• _BRIEF_:
Render the lines below as a Markdown table with two columns, Row for the row number and Line for the line, leaving out blank lines. Omit the pictures from the table.

• _RECORDS SHOWN_:
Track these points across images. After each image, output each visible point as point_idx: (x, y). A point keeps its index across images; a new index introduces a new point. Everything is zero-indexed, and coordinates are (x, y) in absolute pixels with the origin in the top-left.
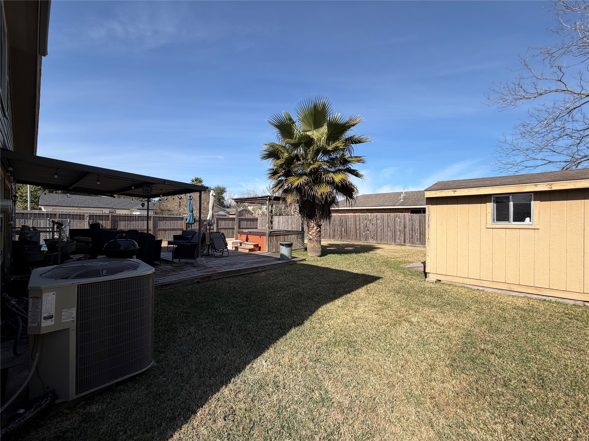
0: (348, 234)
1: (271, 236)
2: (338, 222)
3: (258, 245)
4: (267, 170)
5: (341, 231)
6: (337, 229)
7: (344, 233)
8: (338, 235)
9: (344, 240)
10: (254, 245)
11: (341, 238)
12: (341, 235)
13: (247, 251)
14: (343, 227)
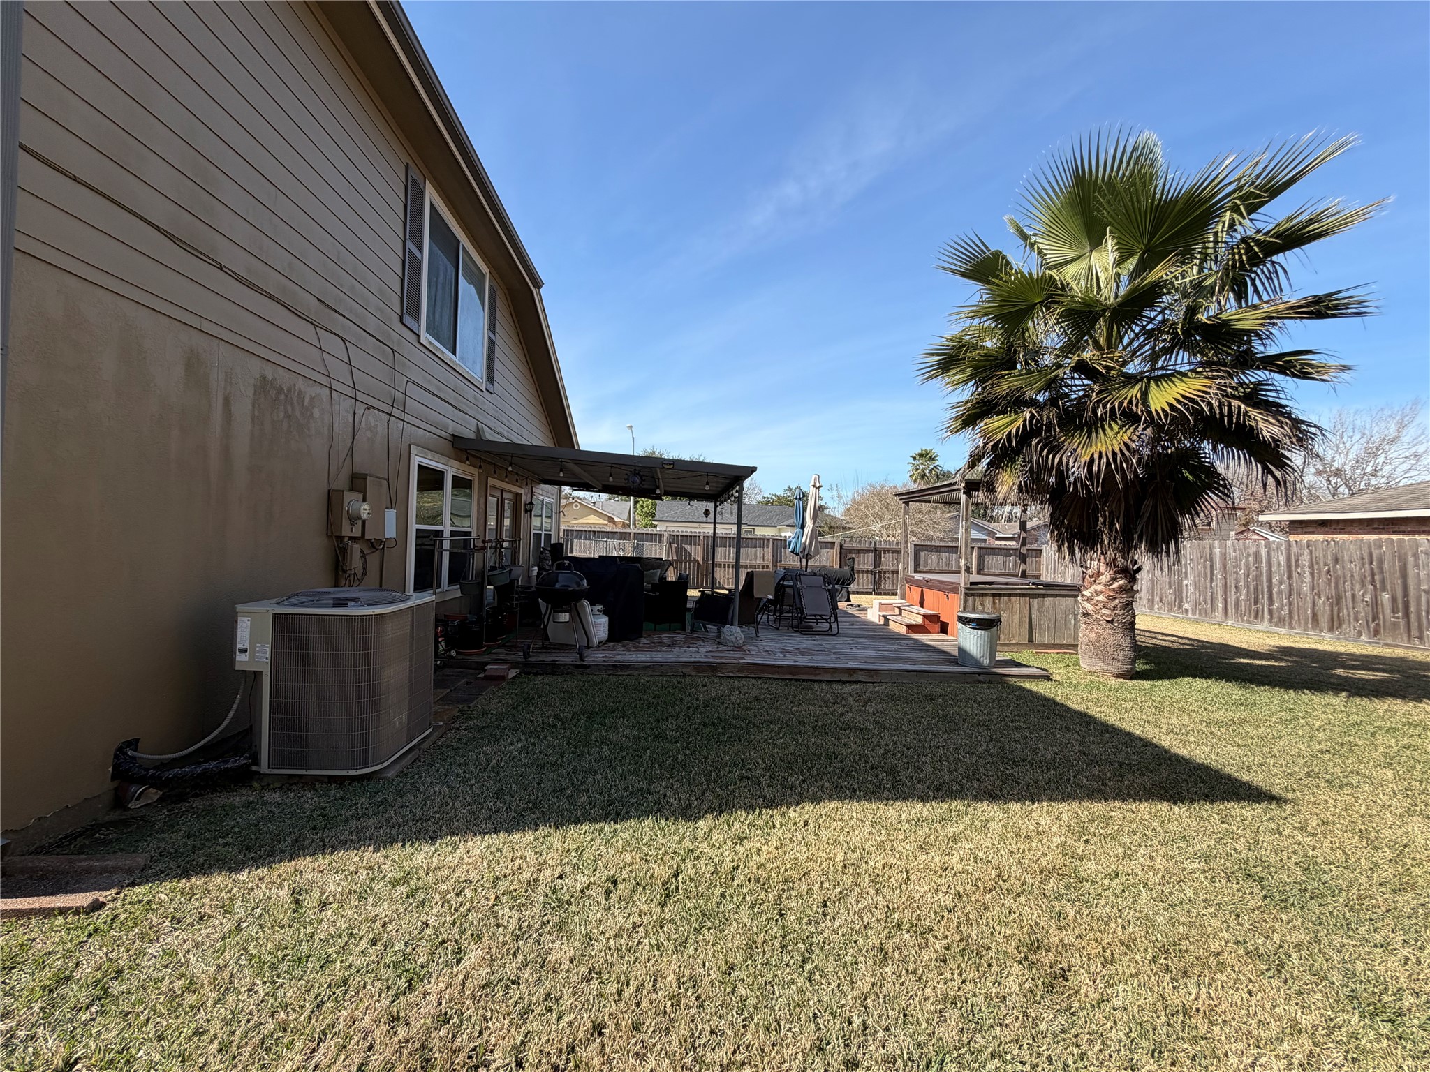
0: (1413, 617)
1: (973, 595)
2: (1355, 568)
3: (937, 617)
4: (947, 409)
5: (1375, 603)
6: (1353, 596)
7: (1388, 611)
8: (1357, 620)
9: (1389, 641)
10: (925, 616)
11: (1376, 632)
12: (1375, 618)
13: (903, 630)
14: (1384, 589)
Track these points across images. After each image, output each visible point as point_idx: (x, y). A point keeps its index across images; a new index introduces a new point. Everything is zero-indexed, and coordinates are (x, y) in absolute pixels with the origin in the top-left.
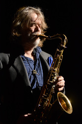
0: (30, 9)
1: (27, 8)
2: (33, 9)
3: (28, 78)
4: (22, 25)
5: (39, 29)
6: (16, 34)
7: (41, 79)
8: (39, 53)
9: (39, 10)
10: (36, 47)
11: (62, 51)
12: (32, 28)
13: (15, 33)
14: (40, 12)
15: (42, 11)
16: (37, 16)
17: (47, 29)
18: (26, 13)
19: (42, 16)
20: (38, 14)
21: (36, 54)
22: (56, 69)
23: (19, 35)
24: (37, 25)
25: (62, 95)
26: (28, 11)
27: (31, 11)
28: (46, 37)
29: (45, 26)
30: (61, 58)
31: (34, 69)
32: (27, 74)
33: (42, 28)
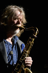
3: (7, 56)
5: (20, 22)
6: (4, 23)
9: (22, 9)
11: (33, 39)
12: (15, 21)
16: (20, 13)
17: (26, 23)
18: (12, 10)
19: (23, 14)
21: (14, 40)
22: (27, 52)
25: (29, 71)
27: (16, 9)
28: (23, 29)
29: (25, 21)
30: (32, 44)
31: (12, 51)
32: (7, 53)
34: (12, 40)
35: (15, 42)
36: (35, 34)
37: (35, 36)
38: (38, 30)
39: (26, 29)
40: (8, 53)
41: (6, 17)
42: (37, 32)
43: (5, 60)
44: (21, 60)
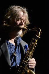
0: (19, 8)
1: (17, 7)
2: (21, 8)
4: (11, 19)
5: (23, 24)
6: (7, 24)
7: (19, 60)
8: (20, 41)
10: (17, 37)
13: (5, 23)
14: (26, 11)
15: (27, 11)
18: (15, 10)
20: (24, 12)
22: (30, 53)
23: (9, 26)
24: (22, 21)
25: (32, 72)
26: (17, 9)
27: (19, 9)
28: (26, 30)
30: (35, 45)
33: (25, 23)
34: (15, 41)
35: (18, 43)
36: (38, 35)
37: (38, 37)
38: (41, 31)
39: (29, 30)
40: (10, 55)
41: (9, 17)
42: (40, 33)
43: (8, 62)
44: (24, 62)
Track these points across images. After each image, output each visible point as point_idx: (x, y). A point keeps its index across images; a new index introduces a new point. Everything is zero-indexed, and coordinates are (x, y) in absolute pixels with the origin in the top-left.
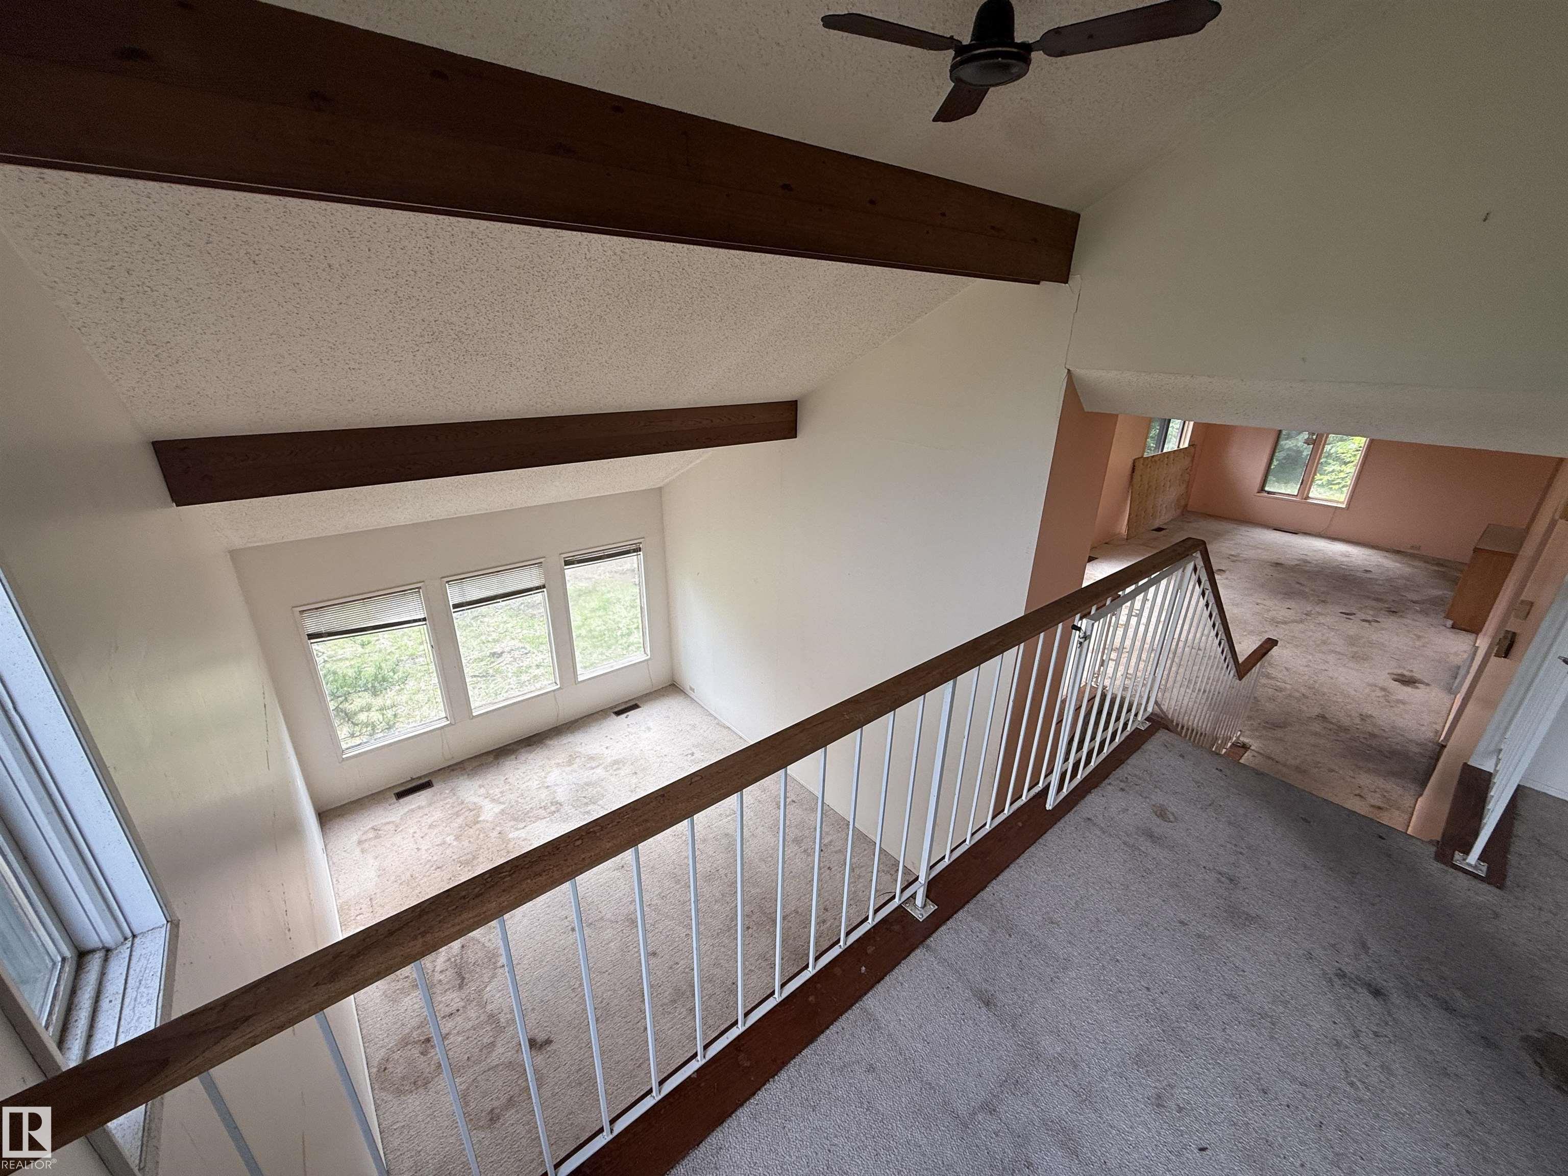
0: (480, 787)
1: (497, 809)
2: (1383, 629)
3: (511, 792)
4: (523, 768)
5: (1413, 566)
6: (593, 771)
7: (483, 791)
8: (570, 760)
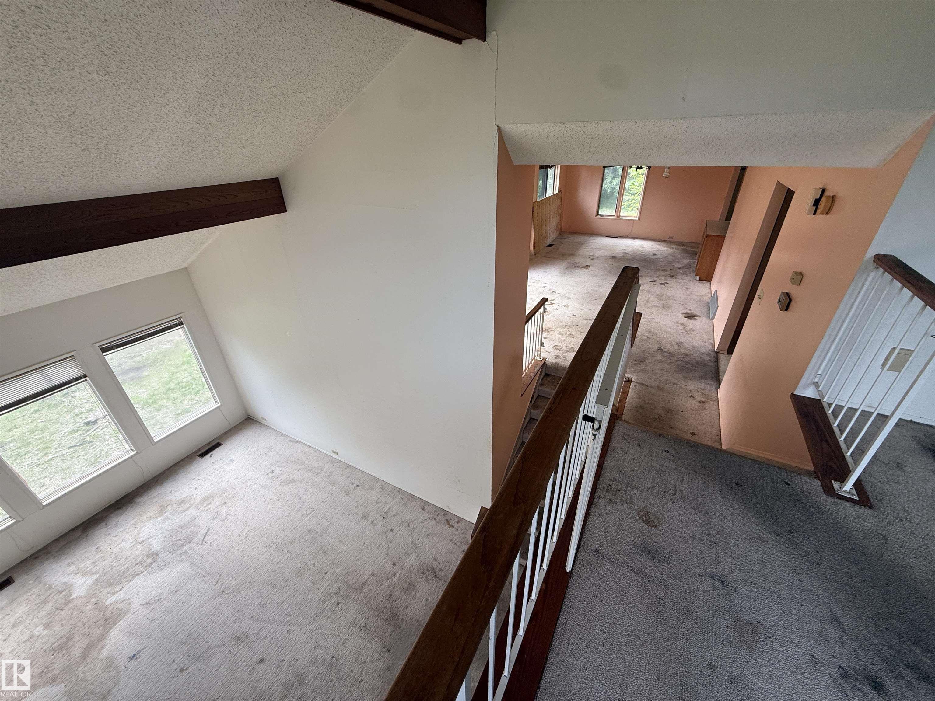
0: (69, 565)
1: (90, 580)
2: (671, 287)
3: (103, 559)
4: (115, 533)
5: (673, 248)
6: (185, 513)
7: (72, 568)
8: (161, 510)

• _SOLUTION_:
| Row | Line |
|---|---|
| 1 | Track these points across images. After each image, output each visible point as point_idx: (x, y). A point keeps its index across images; a new index introduces a new point. Everything is zero-indexed, and coordinates are (x, y) in absolute pixels with the origin in the top-left. |
| 2 | 0: (348, 234) |
| 3 | 1: (271, 236) |
| 4 | 2: (338, 222) |
| 5 | 3: (258, 245) |
| 6 | 4: (267, 170) |
| 7 | 5: (341, 231) |
| 8 | 6: (337, 229) |
| 9 | 7: (344, 233) |
| 10 | 8: (338, 235) |
| 11 | 9: (344, 240) |
| 12 | 10: (254, 245) |
| 13 | 11: (341, 238) |
| 14 | 12: (341, 235) |
| 15 | 13: (247, 251) |
| 16 | 14: (343, 227) |
| 17 | 0: (1413, 617) |
| 18 | 1: (973, 595) |
| 19 | 2: (1355, 568) |
| 20 | 3: (937, 617) |
| 21 | 4: (947, 409) |
| 22 | 5: (1375, 603) |
| 23 | 6: (1353, 596) |
| 24 | 7: (1388, 611) |
| 25 | 8: (1357, 620) |
| 26 | 9: (1389, 641) |
| 27 | 10: (925, 616) |
| 28 | 11: (1376, 632) |
| 29 | 12: (1375, 618) |
| 30 | 13: (903, 630) |
| 31 | 14: (1384, 589) |
| 32 | Track these points across images. After each image, output each visible point as point_idx: (x, y). A point keeps its index across images; a new index introduces a new point. Everything is zero-indexed, and coordinates are (x, y) in absolute pixels with the origin in the top-left. |
| 33 | 0: (30, 9) |
| 34 | 1: (27, 8) |
| 35 | 2: (33, 9) |
| 36 | 3: (28, 78) |
| 37 | 4: (22, 25) |
| 38 | 5: (39, 29) |
| 39 | 6: (16, 34) |
| 40 | 7: (41, 79) |
| 41 | 8: (39, 53) |
| 42 | 9: (39, 10) |
| 43 | 10: (36, 47) |
| 44 | 11: (62, 51) |
| 45 | 12: (32, 28) |
| 46 | 13: (15, 33) |
| 47 | 14: (40, 12) |
| 48 | 15: (42, 11) |
| 49 | 16: (37, 16) |
| 50 | 17: (47, 29) |
| 51 | 18: (26, 13) |
| 52 | 19: (42, 16) |
| 53 | 20: (38, 14) |
| 54 | 21: (36, 54) |
| 55 | 22: (56, 69) |
| 56 | 23: (19, 35) |
| 57 | 24: (37, 25) |
| 58 | 25: (62, 95) |
| 59 | 26: (28, 11) |
| 60 | 27: (31, 11) |
| 61 | 28: (46, 37) |
| 62 | 29: (45, 26) |
| 63 | 30: (61, 58) |
| 64 | 31: (34, 69) |
| 65 | 32: (27, 74) |
| 66 | 33: (42, 28) |
| 67 | 3: (7, 56) |
| 68 | 5: (20, 22) |
| 69 | 6: (4, 23) |
| 70 | 9: (22, 9) |
| 71 | 11: (33, 39) |
| 72 | 12: (15, 21) |
| 73 | 16: (20, 13) |
| 74 | 17: (26, 23) |
| 75 | 18: (12, 10) |
| 76 | 19: (23, 14) |
| 77 | 21: (14, 40) |
| 78 | 22: (27, 52) |
| 79 | 25: (29, 71) |
| 80 | 27: (16, 9) |
| 81 | 28: (23, 29) |
| 82 | 29: (25, 21) |
| 83 | 30: (32, 44) |
| 84 | 31: (12, 51) |
| 85 | 32: (7, 53) |
| 86 | 34: (12, 40) |
| 87 | 35: (15, 42) |
| 88 | 36: (35, 34) |
| 89 | 37: (35, 36) |
| 90 | 38: (38, 30) |
| 91 | 39: (26, 29) |
| 92 | 40: (8, 53) |
| 93 | 41: (6, 17) |
| 94 | 42: (37, 32) |
| 95 | 43: (5, 60) |
| 96 | 44: (21, 60) |
| 97 | 0: (19, 8) |
| 98 | 1: (17, 7) |
| 99 | 2: (21, 8) |
| 100 | 4: (11, 19) |
| 101 | 5: (23, 24) |
| 102 | 6: (7, 24) |
| 103 | 7: (19, 60) |
| 104 | 8: (20, 41) |
| 105 | 10: (17, 37) |
| 106 | 13: (5, 23) |
| 107 | 14: (26, 11) |
| 108 | 15: (27, 11) |
| 109 | 18: (15, 10) |
| 110 | 20: (24, 12) |
| 111 | 22: (30, 53) |
| 112 | 23: (9, 26) |
| 113 | 24: (22, 21) |
| 114 | 25: (32, 72) |
| 115 | 26: (17, 9) |
| 116 | 27: (19, 9) |
| 117 | 28: (26, 30) |
| 118 | 30: (35, 45) |
| 119 | 33: (25, 23) |
| 120 | 34: (15, 41) |
| 121 | 35: (18, 43) |
| 122 | 36: (38, 35) |
| 123 | 37: (38, 37) |
| 124 | 38: (41, 31) |
| 125 | 39: (29, 30) |
| 126 | 40: (10, 55) |
| 127 | 41: (9, 17) |
| 128 | 42: (40, 33) |
| 129 | 43: (8, 62) |
| 130 | 44: (24, 62) |
| 131 | Track these points across images. After each image, output each visible point as point_idx: (x, y). A point keeps its index across images; a new index introduces a new point. Everything is zero-indexed, and coordinates are (x, y) in absolute pixels with the origin in the top-left. |
| 132 | 0: (480, 787) |
| 133 | 1: (497, 809) |
| 134 | 2: (1383, 629) |
| 135 | 3: (511, 792) |
| 136 | 4: (523, 768) |
| 137 | 5: (1413, 566) |
| 138 | 6: (593, 771) |
| 139 | 7: (483, 791) |
| 140 | 8: (570, 760) |
| 141 | 0: (69, 565) |
| 142 | 1: (90, 580) |
| 143 | 2: (671, 287) |
| 144 | 3: (103, 559) |
| 145 | 4: (115, 533) |
| 146 | 5: (673, 248) |
| 147 | 6: (185, 513) |
| 148 | 7: (72, 568) |
| 149 | 8: (161, 510) |